THE INPUT
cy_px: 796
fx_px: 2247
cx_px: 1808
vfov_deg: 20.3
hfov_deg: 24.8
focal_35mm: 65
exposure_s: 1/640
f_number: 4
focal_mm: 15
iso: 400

...

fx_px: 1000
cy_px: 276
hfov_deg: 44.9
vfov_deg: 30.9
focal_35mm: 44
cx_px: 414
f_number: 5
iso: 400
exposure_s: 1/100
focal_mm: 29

TASK OBJECTIVE
Copy the lines of the data above exactly as written, beginning with the line containing "hfov_deg: 44.9" and ending with the line containing "focal_mm: 29", and leave out all other lines.

THE COMPLETED TASK
hfov_deg: 44.9
vfov_deg: 30.9
focal_35mm: 44
cx_px: 414
f_number: 5
iso: 400
exposure_s: 1/100
focal_mm: 29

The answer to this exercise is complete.